A tense debate between political leaders in Parliament Tuesday was expected to peak on Wednesday night ahead of a critical vote of confidence in the government which Prime Minister Alexis Tsipras is expected to marginally win despite the political upheaval that followed the departure of his junior coalition partner, Independent Greeks (ANEL) leader Panos Kammenos, on Sunday.
The clash between Tsipras and conservative opposition New Democracy leader Kyriakos Mitsotakis was particularly vehement and gave a taste of campaigning for elections this year as speculation about possible snap polls continues.
Tsipras asked MPs to vote according to their consciences both in Wednesday's confidence vote and in a vote on the Prespes name deal which is expected to follow soon, declaring that “democracy will win.”
Mitsotakis referred to a “ragbag government” and accused Tsipras of putting on a “wretched show” to ensure his government’s survival and pass the “harmful” Prespes deal. He also accused the government of offering incentives to non-SYRIZA MPs in exchange for their support in the vote of confidence.
He and Tsipras also clashed over the premier’s appointment of Greece’s armed forces commander Evangelos Apostolakis as defense minister, replacing Kammenos. Mitsotakis remarked that it was the first time since Greece’s military dictatorship that an active military chief had been appointed minister.
The government looked as if it had secured the 151 seats it needs to win Wednesday's confidence vote. In addition to the backing of 145 SYRIZA MPs and independent Katerina Papacosta, who is deputy citizens’ protection minister, it appeared to have the support of four ANEL MPs, as well as centrist To Potami MP Spyros Danellis.
Danellis’s announcement on Tuesday that he would support the government in the confidence vote prompted Potami leader Stavros Theodorakis to eject him from the party and also raised questions about what stance the party would hold in a vote on the Prespes deal.
Potami MP Giorgos Mavrotas suggested that the government was using the Prespes deal to extract support for the confidence vote.
“Our view of the Prespes deal has not changed.
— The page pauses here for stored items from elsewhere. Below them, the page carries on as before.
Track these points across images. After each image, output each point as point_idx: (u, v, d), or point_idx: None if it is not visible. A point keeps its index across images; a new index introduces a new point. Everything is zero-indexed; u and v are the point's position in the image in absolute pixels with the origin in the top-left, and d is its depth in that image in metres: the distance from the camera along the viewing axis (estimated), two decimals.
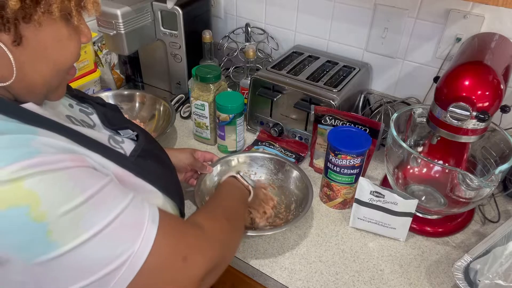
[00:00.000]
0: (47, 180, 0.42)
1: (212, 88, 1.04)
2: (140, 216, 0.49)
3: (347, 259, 0.82)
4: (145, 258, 0.47)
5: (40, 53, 0.48)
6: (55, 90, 0.54)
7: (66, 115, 0.59)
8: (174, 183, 0.68)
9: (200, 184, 0.89)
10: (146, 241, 0.48)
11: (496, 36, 0.87)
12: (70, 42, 0.50)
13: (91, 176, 0.47)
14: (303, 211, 0.83)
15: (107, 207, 0.46)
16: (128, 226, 0.47)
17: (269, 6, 1.26)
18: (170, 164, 0.71)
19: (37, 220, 0.41)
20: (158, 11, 1.16)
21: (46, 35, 0.47)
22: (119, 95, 1.20)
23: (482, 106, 0.73)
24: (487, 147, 0.88)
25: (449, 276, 0.79)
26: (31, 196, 0.41)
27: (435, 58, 1.06)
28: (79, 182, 0.45)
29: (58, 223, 0.42)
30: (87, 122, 0.62)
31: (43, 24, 0.46)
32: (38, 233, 0.42)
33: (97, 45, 1.26)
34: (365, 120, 0.94)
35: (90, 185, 0.46)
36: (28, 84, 0.49)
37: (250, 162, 0.98)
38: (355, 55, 1.18)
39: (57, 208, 0.42)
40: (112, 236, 0.46)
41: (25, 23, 0.45)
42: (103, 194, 0.46)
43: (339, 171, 0.88)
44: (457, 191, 0.81)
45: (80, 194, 0.44)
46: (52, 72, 0.50)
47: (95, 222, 0.44)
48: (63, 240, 0.43)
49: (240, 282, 0.88)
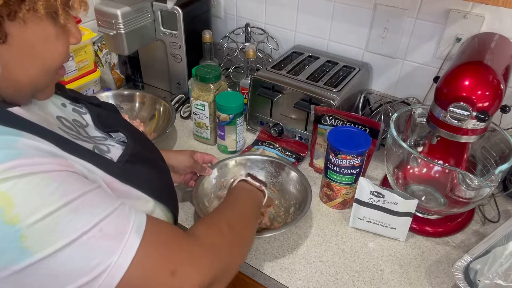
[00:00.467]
0: (23, 183, 0.41)
1: (212, 88, 1.04)
2: (122, 226, 0.46)
3: (347, 259, 0.82)
4: (125, 271, 0.44)
5: (26, 51, 0.47)
6: (42, 89, 0.53)
7: (56, 116, 0.57)
8: (166, 187, 0.65)
9: (198, 186, 0.89)
10: (126, 252, 0.45)
11: (496, 36, 0.87)
12: (57, 42, 0.49)
13: (75, 181, 0.46)
14: (301, 215, 0.83)
15: (87, 214, 0.44)
16: (108, 236, 0.44)
17: (269, 6, 1.26)
18: (163, 167, 0.68)
19: (10, 223, 0.40)
20: (158, 11, 1.16)
21: (32, 33, 0.46)
22: (119, 95, 1.20)
23: (482, 106, 0.73)
24: (487, 147, 0.88)
25: (449, 276, 0.79)
26: (4, 199, 0.40)
27: (435, 58, 1.06)
28: (60, 186, 0.43)
29: (32, 228, 0.40)
30: (79, 122, 0.61)
31: (28, 22, 0.45)
32: (11, 237, 0.40)
33: (97, 45, 1.26)
34: (365, 120, 0.94)
35: (72, 190, 0.44)
36: (14, 83, 0.48)
37: (250, 164, 0.98)
38: (355, 55, 1.18)
39: (31, 212, 0.41)
40: (90, 245, 0.43)
41: (10, 20, 0.44)
42: (85, 200, 0.45)
43: (339, 171, 0.88)
44: (457, 191, 0.81)
45: (59, 198, 0.42)
46: (39, 71, 0.49)
47: (72, 229, 0.42)
48: (37, 246, 0.41)
49: (240, 282, 0.88)
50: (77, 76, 1.19)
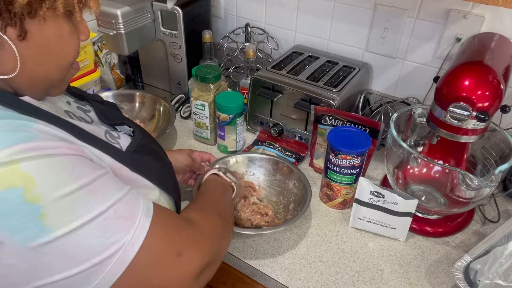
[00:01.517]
0: (43, 164, 0.43)
1: (212, 88, 1.04)
2: (134, 208, 0.49)
3: (347, 259, 0.82)
4: (137, 249, 0.47)
5: (44, 48, 0.49)
6: (57, 85, 0.55)
7: (64, 110, 0.59)
8: (170, 178, 0.68)
9: (198, 184, 0.89)
10: (139, 232, 0.48)
11: (496, 36, 0.87)
12: (71, 39, 0.52)
13: (87, 165, 0.48)
14: (302, 211, 0.83)
15: (102, 196, 0.47)
16: (122, 217, 0.47)
17: (269, 6, 1.26)
18: (166, 160, 0.71)
19: (31, 202, 0.42)
20: (158, 11, 1.16)
21: (49, 30, 0.48)
22: (119, 95, 1.20)
23: (482, 106, 0.73)
24: (487, 147, 0.88)
25: (449, 276, 0.79)
26: (26, 178, 0.42)
27: (435, 58, 1.06)
28: (75, 169, 0.46)
29: (52, 207, 0.43)
30: (85, 119, 0.63)
31: (47, 20, 0.47)
32: (32, 215, 0.42)
33: (97, 45, 1.26)
34: (365, 120, 0.94)
35: (86, 173, 0.47)
36: (30, 78, 0.50)
37: (248, 162, 0.98)
38: (355, 55, 1.18)
39: (51, 191, 0.43)
40: (106, 224, 0.46)
41: (30, 18, 0.46)
42: (99, 184, 0.47)
43: (339, 171, 0.88)
44: (457, 191, 0.81)
45: (75, 180, 0.45)
46: (54, 67, 0.52)
47: (89, 209, 0.45)
48: (56, 224, 0.43)
49: (240, 282, 0.88)
50: (77, 76, 1.19)
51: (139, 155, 0.60)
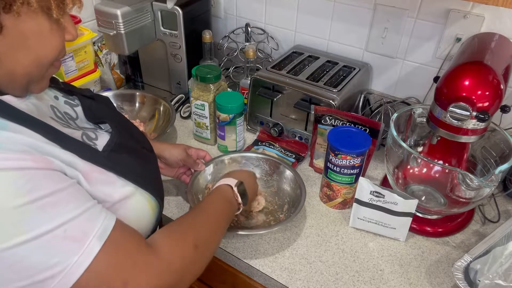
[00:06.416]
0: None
1: (212, 88, 1.04)
2: (88, 229, 0.47)
3: (347, 259, 0.82)
4: (81, 273, 0.46)
5: (21, 43, 0.48)
6: (37, 82, 0.54)
7: (50, 105, 0.59)
8: (151, 175, 0.66)
9: (193, 182, 0.90)
10: (85, 255, 0.46)
11: (496, 36, 0.87)
12: (51, 36, 0.51)
13: (49, 179, 0.47)
14: (295, 212, 0.84)
15: (54, 212, 0.45)
16: (71, 237, 0.46)
17: (269, 6, 1.26)
18: (149, 156, 0.69)
19: None
20: (158, 11, 1.16)
21: (26, 26, 0.48)
22: (119, 95, 1.21)
23: (482, 106, 0.73)
24: (487, 147, 0.88)
25: (449, 276, 0.79)
26: None
27: (435, 58, 1.06)
28: (30, 183, 0.45)
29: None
30: (70, 114, 0.63)
31: (22, 15, 0.46)
32: None
33: (97, 45, 1.26)
34: (365, 120, 0.94)
35: (43, 187, 0.45)
36: (8, 74, 0.50)
37: (245, 162, 0.98)
38: (355, 55, 1.18)
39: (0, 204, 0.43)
40: (53, 243, 0.45)
41: (5, 13, 0.45)
42: (55, 199, 0.46)
43: (339, 171, 0.88)
44: (457, 191, 0.81)
45: (27, 194, 0.44)
46: (33, 63, 0.51)
47: (36, 225, 0.44)
48: (1, 237, 0.43)
49: (240, 282, 0.88)
50: (77, 76, 1.19)
51: (116, 154, 0.59)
What has changed is the political context in which it comes [to Parliament],” Mavrotas said.
A Potami source was more explicit, noting that although the party’s initially positive view of the Prespes deal was a matter of principle, “the cynicism” with which Tsipras seeks out different combinations of MPs to support different votes and extend his stay in power should not be overlooked.
Theodorakis is under pressure from two of his MPs – Giorgos Amyras and Grigoris Psarianos – who oppose the Prespes deal and are calling for a “present” vote at the least which would not appear to offer support to the government but also most likely not prevent the approval of the pact.
It was considered likely that the timing of the vote on the Prespes deal will be announced soon after the outcome of the confidence vote.